Sen her sabah aynı alarmla uyanıp ,aynı rutinle yaşarken içinin gün gün soğuduğunu
anlayamamışım. Kendinden, dünyadan, aynalardan, sofralardan, reçellerden… Beni bağışla.

Baştan aşağı yenilgilerden ibaret bir hayattan insanın payına elbette en çok da soğumak düşerdi.
Elleri soğurdu, ayak parmaklarının uçları soğurdu, sırtı soğurdu. Nem alırdı destek aldığı duvarlar,
altında kalmaktan korktuğu duvarlar olurdu sonra. İçinde sıcak süt, köpüklü kahve olan
paylaşımları sen de yapmak isterdin belki de ama işte burada peş peşe defalarca ama gelirdi
sözün sonuna. Toprağını sevmeyen çiçekler ölürmüş anne, bunu anlamak için botan iklimini
öğrenmem gerekiyormuş benim de. Oysa ki sen her gün gözümün önünde solarken ben bir an
önce senden uzaklaşma hayali kurardım. En çok da sana eve geç geldiğinde kızardım, masayı
toplamadığında, benden bir şey istediğinde…Sen haklıymışsın anne, ait olmadığın masada ancak
kırıntıları toplayabilirdin ve bu hiç de öyle kolay kabullenebilecek bir şey değildi. Saçlarımı
tararken en çok da bunu düşünüyorum . Alt tarafı masa işte, dört kişilik, altı kişilik, sekiz, on iki.

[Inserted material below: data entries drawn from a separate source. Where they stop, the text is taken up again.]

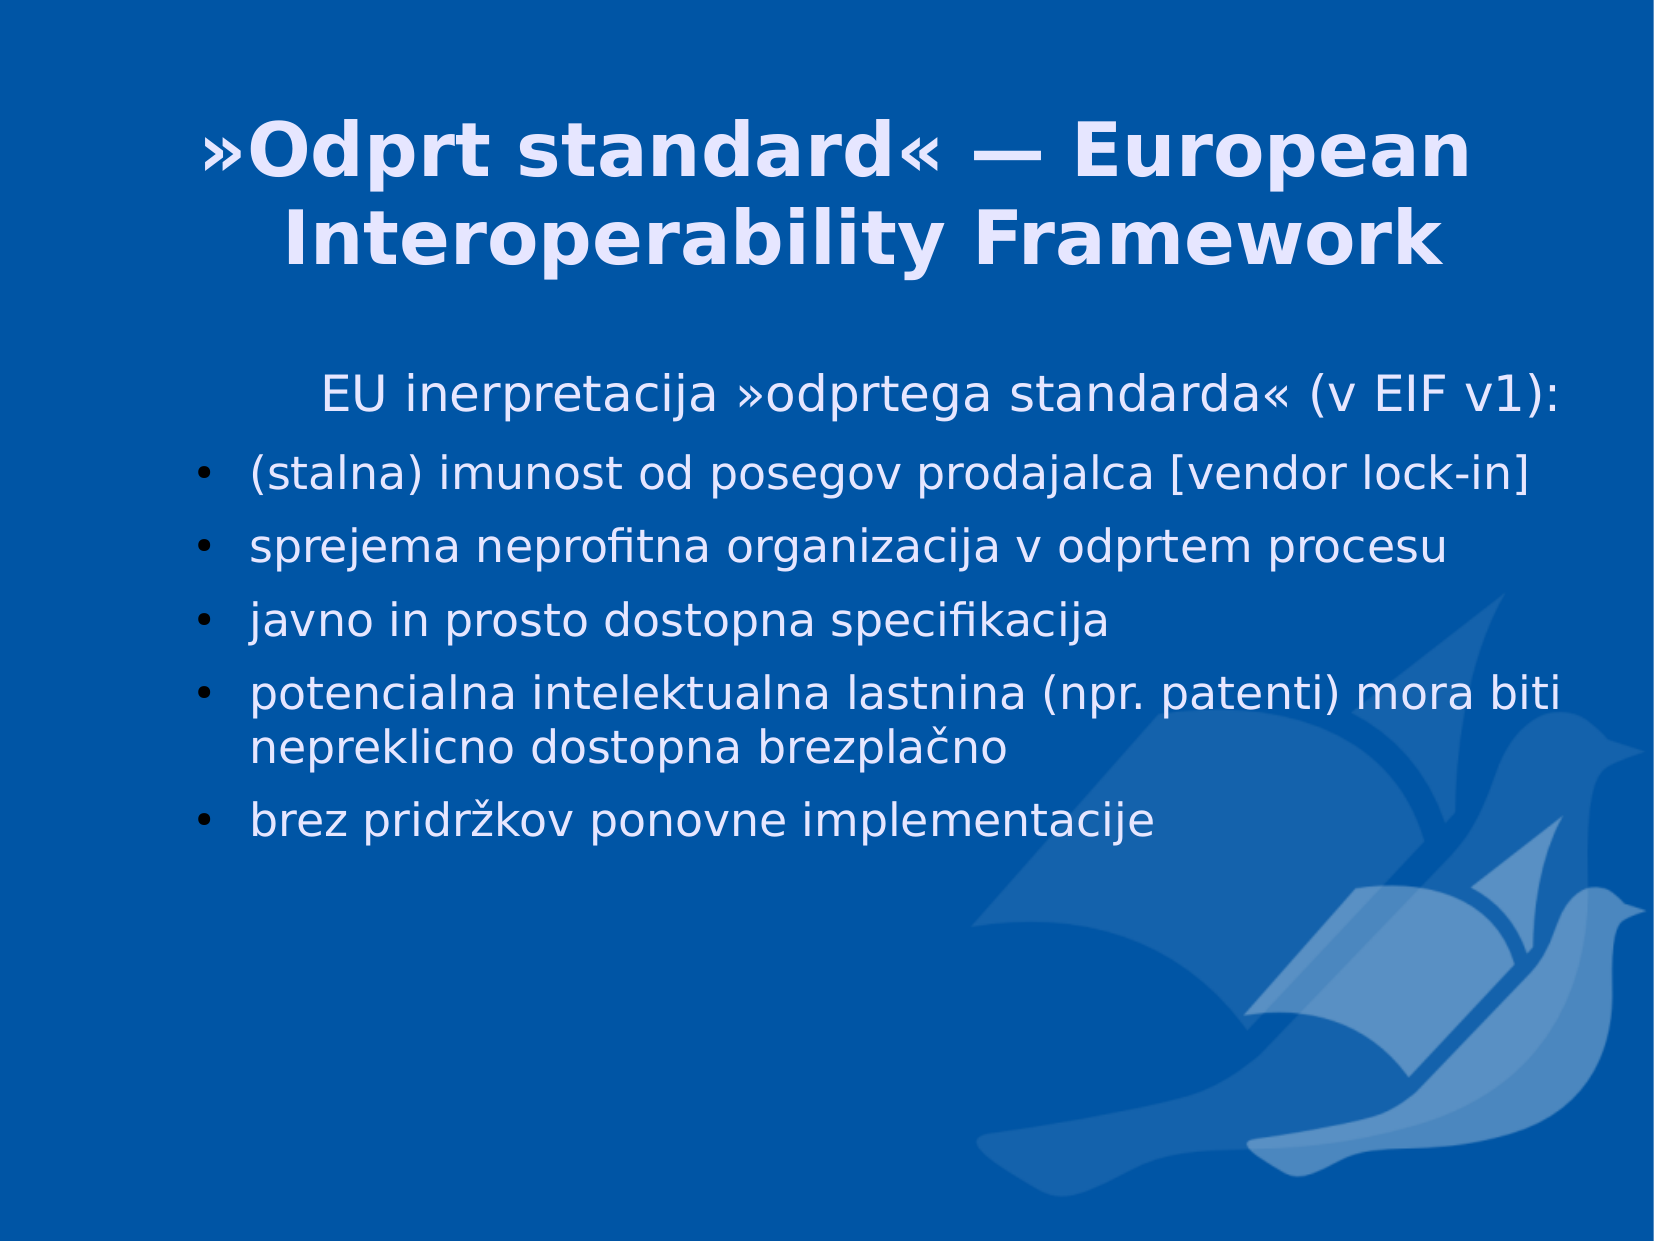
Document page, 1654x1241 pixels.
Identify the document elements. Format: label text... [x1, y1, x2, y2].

picture [0, 0, 1654, 1241]
title »Odprt standard« — European Interoperability Framework [121, 91, 1534, 299]
list EU inerpretacija »odprtega standarda« (v EIF v1): (stalna) imunost od posegov prodajalca [vendor lock-in] sprejema neprofitna organizacija v odprtem procesu javno in prosto dostopna specifikacija potencialna intelektualna lastnina (npr. patenti) mora biti nepreklicno dostopna brezplačno brez pridržkov ponovne implementacije [178, 364, 1570, 1147]
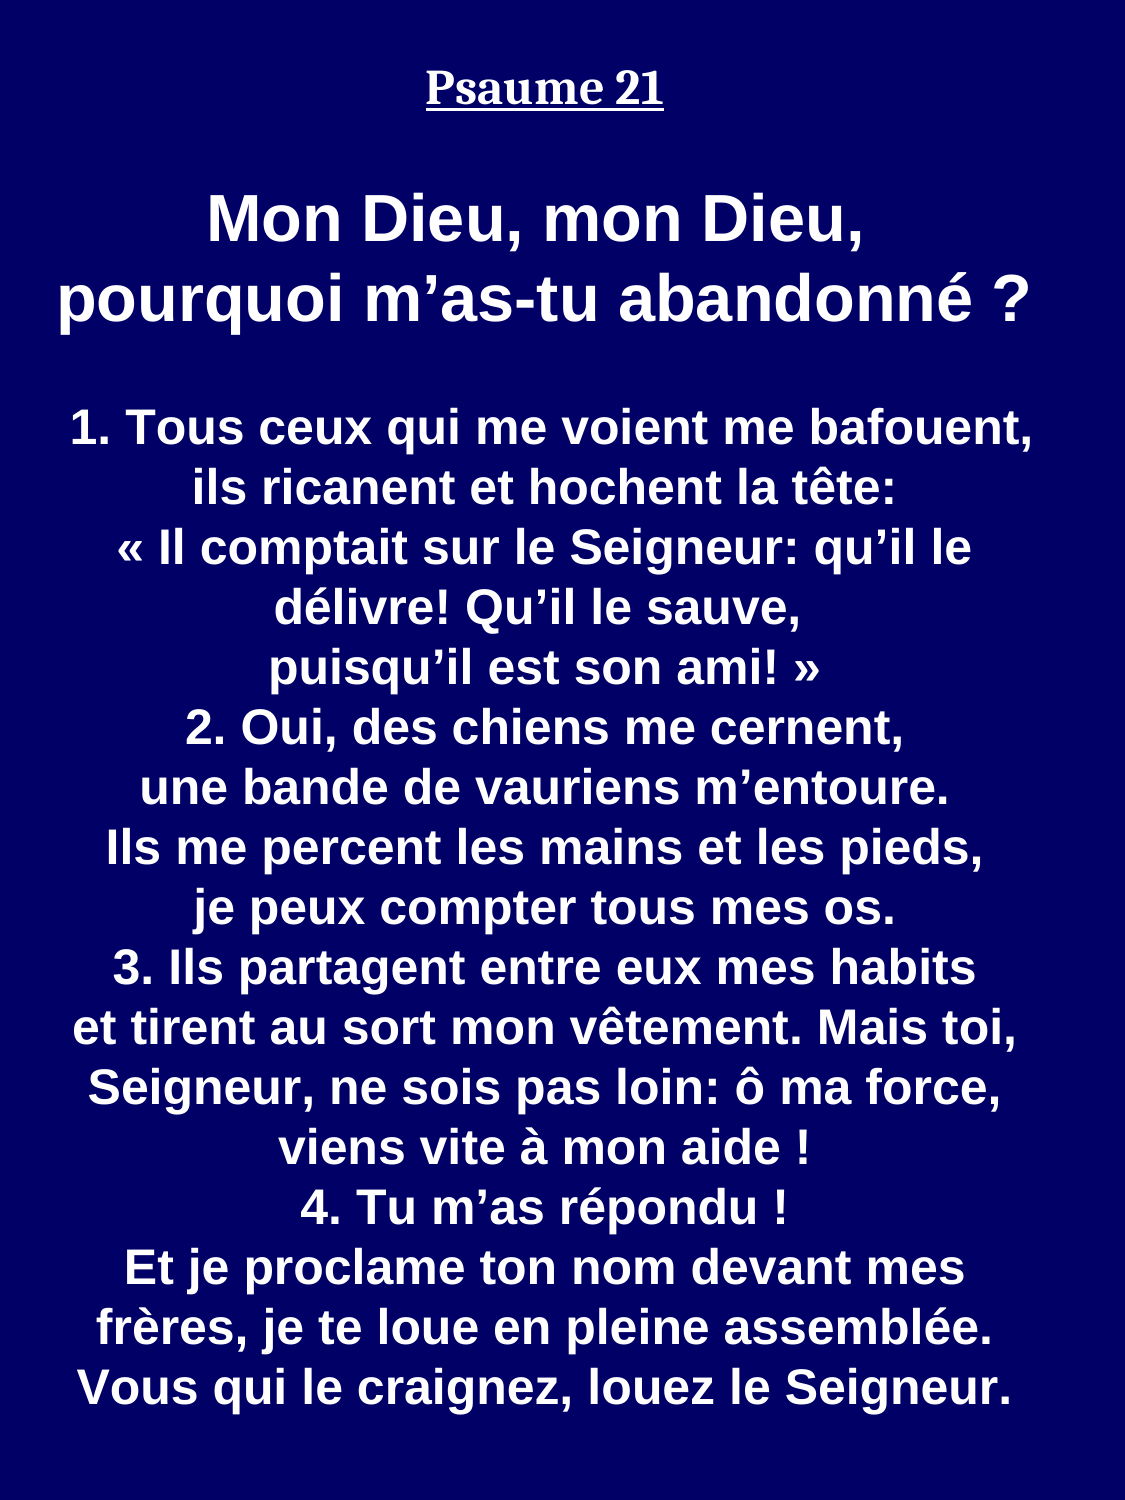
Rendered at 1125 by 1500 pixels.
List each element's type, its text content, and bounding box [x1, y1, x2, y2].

text_box Psaume 21 Mon Dieu, mon Dieu, pourquoi m’as-tu abandonné ? 1. Tous ceux qui me voient me bafouent, ils ricanent et hochent la tête: « Il comptait sur le Seigneur: qu’il le délivre! Qu’il le sauve, puisqu’il est son ami! » 2. Oui, des chiens me cernent, une bande de vauriens m’entoure. Ils me percent les mains et les pieds, je peux compter tous mes os. 3. Ils partagent entre eux mes habits et tirent au sort mon vêtement. Mais toi, Seigneur, ne sois pas loin: ô ma force, viens vite à mon aide ! 4. Tu m’as répondu ! Et je proclame ton nom devant mes frères, je te loue en pleine assemblée. Vous qui le craignez, louez le Seigneur. [38, 47, 1052, 1429]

Ben neredeyim peki? Hangi sandalye benim? Ayakta mı durmalıyım? Ya da fazladan bir sandalye
mi çekmeliyim? Sıkışayım öyle kenara köşeye. Böyle mi olmalı peki? Uzun süren pazar sabahı
kahvaltıları, akşam yemekleri tüm aile bir arada böyle ben hep köşede mi durmalıyım anne.
Keşke senin kadar cesur olabilsem vazgeçebilsem her şeyden. Tırnaklarımı yemesem, saçlarımı
koparmasam, her şeye koşmasam, masayı toplamasam. Sen nasıl öyle sessiz kalabilmişsin,
kara kuru bir kadındın oysa ki, omuzların nereden almıştı o cesareti? Ben de kızıla boyadım
saçlarımı anne, saldım omuzlarımdan, kendimi sağa sola vurdum, yazdım, okudum ama işte
ama anne… Boğazıma düğümleniyorsun saat 07.10 alarmında kanepede uyanırken her sabah,
dişlerimi fırçalarken, kahve koyarken kendime, kulaklığımda sesin… Kader bahçesiz bir evde,
balkonsuz bir odada seni anlamaktan ibaretmiş anne. Çocuklar gelir birazdan okuldan, kendimi
toparlayayım, yüzümü yıkayıp, gül kremimden de süreyim, mutfağa geçeyim, çay koyayım,
kurabiye çıkartayım atıştırmalık, akşama yemek yapmak lazım, taze fasulye sever çocuklar.
Yanına pilav, cacık. Masayı kurayım şimdiden. Masa demişken dört kişilik bir mutfak masası işte.
Anne oradasın biliyorum kendini boşluğa bıraktığın o duvarın dibinde. Bir sabah uyanacaksınız ki;
ben olmayacağım derdin hep, babam o kocaman ağzıyla yerken seni dişlerinin arasından
sıyrılmaya çalışırdın, iyice kavrardı kocaman elleriyle ısırırdı etlerinden. Babama sustuğum için
beni bağışla anne ,seni anlamak için kızıl saçlı kara kuru bir kadın olmam gerekiyormuş belki de.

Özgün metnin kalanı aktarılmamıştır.